§ **How to complete this task**
Please pull every line of text from the records below and copy each one word for word, leaving the pictures out.
*** Opening Provided entries ***
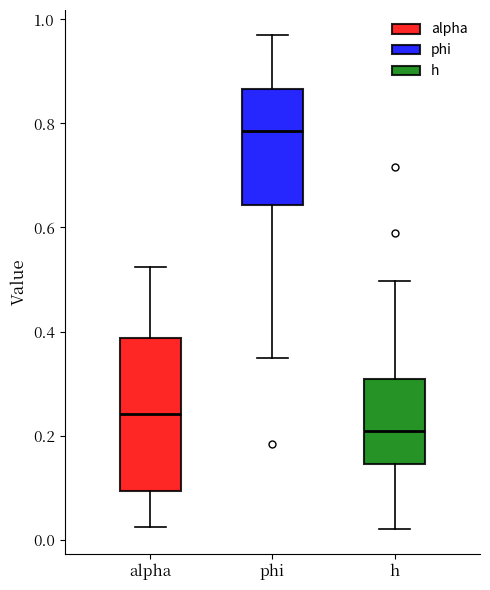

Reading left to right, transcribe this box plot: for each box, give where its median line is, the range the box spans, and where its two whiskers end, as read against the y-axis. The values are not printed on the chart, so give them approximately, as read against the axis.

alpha: median 0.24, box 0.10 to 0.38, whiskers 0.02 to 0.52
phi: median 0.78, box 0.64 to 0.86, whiskers 0.34 to 0.98
h: median 0.20, box 0.14 to 0.30, whiskers 0.02 to 0.50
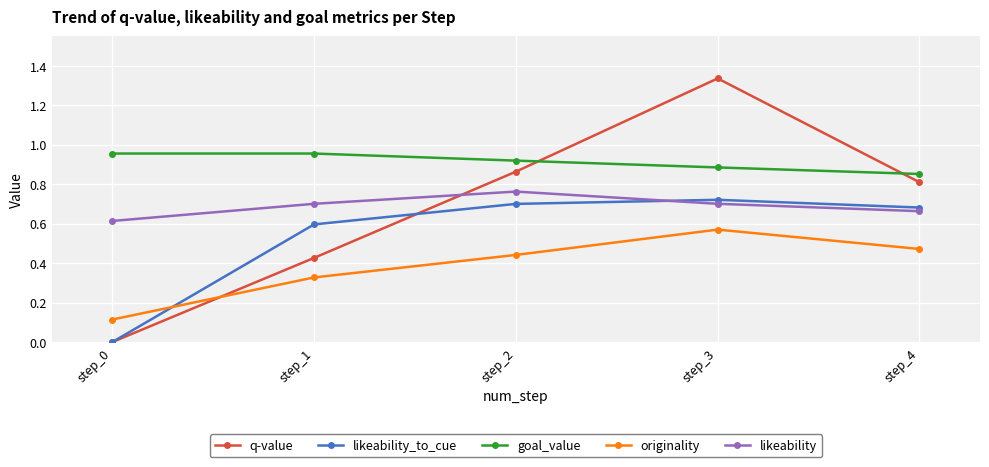

What are all the series names shown in the legend?

q-value, likeability_to_cue, goal_value, originality, likeability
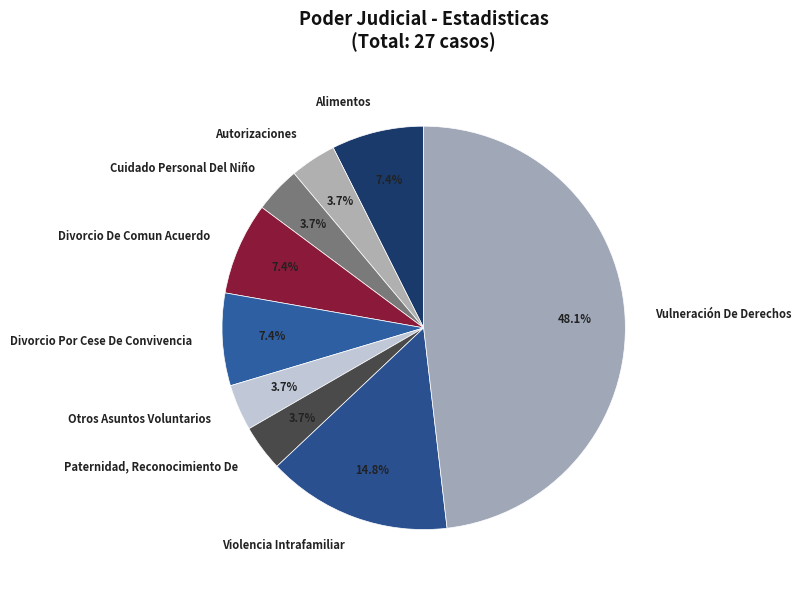

Which category has the biggest portion of the pie?

Vulneración De Derechos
*** Closing Provided entries ***
§ **Your response**
Reading left to right, transcribe this box plot: for each box, give where its median line is, the range the box spans, and where its two whiskers end, as read against the y-axis. The values are not printed on the chart, so give them approximately, as read against the axis.

alpha: median 0.24, box 0.10 to 0.38, whiskers 0.02 to 0.52
phi: median 0.78, box 0.64 to 0.86, whiskers 0.34 to 0.98
h: median 0.20, box 0.14 to 0.30, whiskers 0.02 to 0.50

What are all the series names shown in the legend?

q-value, likeability_to_cue, goal_value, originality, likeability

Which category has the biggest portion of the pie?

Vulneración De Derechos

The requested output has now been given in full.